Ponzi scams have existed since the early 1900’s and is still a flourishing industry that tries to scam its unwitting victims. It is generally known as a dubious investment scheme characterized by paying returns on investment derived from newer investors rather than from actual investments. Despite being a scam that already has a long history, it still exists and able to victimize quite a lot of people looking for that golden opportunity to wealth. It is that same yearning that makes some people fail to recognize the warning signs.
Any successful Ponzi scam does not come without some telltale signs that may give it away to more careful investors.
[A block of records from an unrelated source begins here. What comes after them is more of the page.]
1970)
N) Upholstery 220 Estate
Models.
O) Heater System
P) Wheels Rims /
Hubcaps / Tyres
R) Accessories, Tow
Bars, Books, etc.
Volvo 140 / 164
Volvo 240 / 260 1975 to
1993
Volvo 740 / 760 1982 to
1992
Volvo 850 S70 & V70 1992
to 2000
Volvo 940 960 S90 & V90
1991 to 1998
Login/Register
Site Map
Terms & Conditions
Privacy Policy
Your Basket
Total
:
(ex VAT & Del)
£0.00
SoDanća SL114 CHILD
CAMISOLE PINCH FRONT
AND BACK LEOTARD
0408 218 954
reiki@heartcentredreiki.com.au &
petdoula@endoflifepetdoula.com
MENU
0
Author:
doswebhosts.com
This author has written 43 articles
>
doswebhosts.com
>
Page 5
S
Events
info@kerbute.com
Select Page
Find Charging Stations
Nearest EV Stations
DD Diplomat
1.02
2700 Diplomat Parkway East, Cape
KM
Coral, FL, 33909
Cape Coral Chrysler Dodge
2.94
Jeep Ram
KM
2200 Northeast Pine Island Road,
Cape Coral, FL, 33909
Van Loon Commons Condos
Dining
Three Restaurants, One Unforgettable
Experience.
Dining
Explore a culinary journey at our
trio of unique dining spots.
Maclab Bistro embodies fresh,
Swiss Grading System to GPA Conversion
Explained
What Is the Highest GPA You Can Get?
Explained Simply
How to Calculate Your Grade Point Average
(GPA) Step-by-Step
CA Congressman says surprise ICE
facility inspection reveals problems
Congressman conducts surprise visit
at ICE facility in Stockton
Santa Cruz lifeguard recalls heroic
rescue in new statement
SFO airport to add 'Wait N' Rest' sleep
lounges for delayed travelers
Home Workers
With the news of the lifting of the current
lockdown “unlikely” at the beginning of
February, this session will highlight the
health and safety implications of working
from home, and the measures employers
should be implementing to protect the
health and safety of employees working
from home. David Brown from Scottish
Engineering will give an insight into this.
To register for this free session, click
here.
There are certain characteristics common in many Ponzi schemes that can also serve as warning signs to unwary investors. Here are some of them:
Higher Than Usual Returns
People are easily attracted to investments that offer handsome returns. Ponzi scams try to take advantage of this by offering so-called investments that provide returns higher than what the current market numbers offer. The opportunity of getting higher returns and profits can easily lure in many victims into a Ponzi scam.
Guaranteed High Returns
Not only are high returns offered by those operating a Ponzi scam, these returns are even guaranteed. It is short of saying that investing in such Ponzi scams is a sure thing to earn profit. Guaranteed high returns are something that is just not possible even in legitimate markets nowadays. Such guarantees should be something you should consider as a warning sign instead of an opportunity to be on the safe side.
Complex Investment Methods
Another warning sign of Ponzi schemes is that they offer quite complex investment methods. Some people may be quite okay not understanding how some investments are made as long as they make money. But it can be a risk that can end up quite regrettable. Safer investment are those that you can easily understand the methods on how they are done.
Little Documentation
There are legitimate companies that provide investors with paperwork to help provide important information about investments and how they are performing. Ponzi scams usually run on little or no documentation at all. Investors are usually provided with handsome earnings to keep them satisfied and very little else when it comes to documentation. As long as the money pours in, many investors rarely question the process.